While the 'In input genes' option in Select mutation location were select, the results can be restricted to mutations locate in the input genes.
While the 'Enriched mutations' option in Select mutaion type were select, the enrichment p-value (calculated by fisher's exact test) would be calculated for each mutation that observed in patients from fusion group. Note: Due to the limitation on the computing performance of our web server, users may have to wait for dozens of minutes (depending on mutation number included) until the calculation was finished. AVOID FREQUENT ATTEMPTS BEFORE IT FINISHED.
3.4 Copy number variation
FPIA could display the copy number distribution of interested gene in violin plots, allowing researchers to explore the underlying association between CNV and gene fusion events.
In the following example, the copy number of FGFR3 and TACC3 were inspected between fusion and non-fusion group across pancancer as defined by TMPRSS2-associated fusion event, and fusion patients were observed a significantly higher level of copy number amplification than non-fusion patients.
Moreover, when the Correct CNV by ploidy option was checked, ploidy-corrected CNV would be compared.
3.5 Protein expression
With the expression information of 197 proteins, FPIA provides box plots to compare the expression of proteins between patient with and without fusion events.
The following example compares of expression of four proteins between fusion and non-fusion group in BLCA and LIHC, which indicates that the expression of HER2, TAZ and YAP are significantly associated with fusion events.
In addition, FPIA can also presents differentially expressed proteins in volcano plots with customized threshold, which allows a better understanding of signaling pathways affected by fusion events.
3.6 Immune cell infiltration
FPIA allows users to compare the infiltration level of various immune cells, and identify immune cells that differentially present in fusion patients and non-fusion patients.
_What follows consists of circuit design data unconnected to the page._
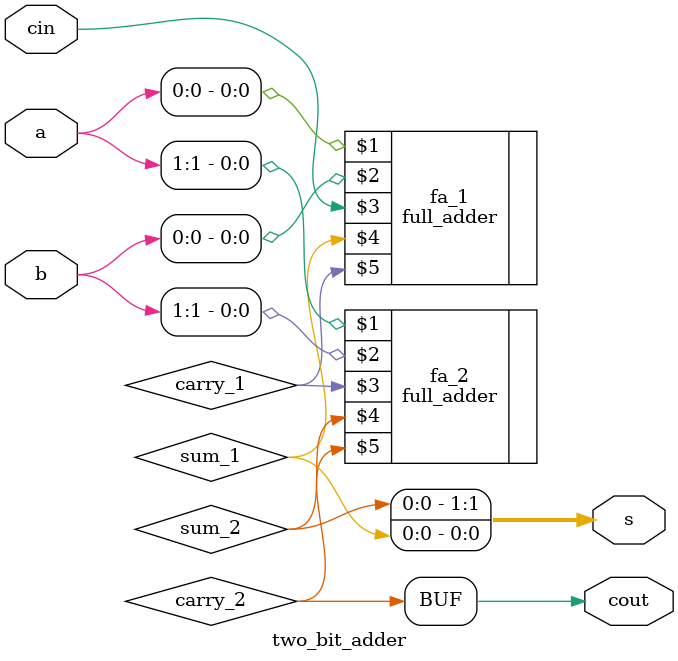
<source format=sv>
`timescale 1ns / 1ps

//Implementation of two_bit_adder
module two_bit_adder(input logic [1:0]a,
                    input logic [1:0]b,
                    input logic cin,
                    output logic [1:0]s, 
                    output logic cout);
                
    logic sum_1, sum_2, carry_1, carry_2;
    
    full_adder fa_1(a[0], b[0], cin, sum_1, carry_1);
    full_adder fa_2(a[1], b[1], carry_1, sum_2, carry_2);
    
    assign s[0] = sum_1;
    assign s[1] = sum_2;
    assign cout = carry_2;

endmodule

</source>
Take fusion gene TMPRSS2--ERG as an example, fusion group and non-fusion group were compared in PCPG and PRAD, which presented in box plot. Differentially infiltrated immune cells can further be filtered at the p value threshold of 0.05 (Wilcoxon rank-sum test).
3.7 Stem Indices
Our web server provides a way in which researchers can look into the impact of gene fusion on six tumor stemness indices within certain cancer sets.
3.8 Telomere length
FPIA offers boxplot-based telomere length comparison between patients with and without specific fusions, which may offer insights into the possible associations between gene fusion and telomere length.
3.9 Microsatellite instability
FPIA allow researchers to compare the MSI indices between fusion group and non-fusion group, which might be useful for the identification of clinical useful targets.
3.10 Patient survival
FPIA provide an easy and customizable way to inspect the influence of fusion combinations of interest on the survival of patients across diverse cancer types. In the survival analysis function, the survival of patient from each group was estimated by the Kaplan-Meier method, and compared using the log-rank test. For each test the survival curves were plotted with 95% confidence intervals shown.
3.11 Novel peptide
In our study, a total of 45,313 MS-supported peptides were identified, 17,195 of which were not reported in recent human protein databases. For any of the fusion gene sets included in the analysis, information of fusion event-derived peptides with MS support from cancers were displayed.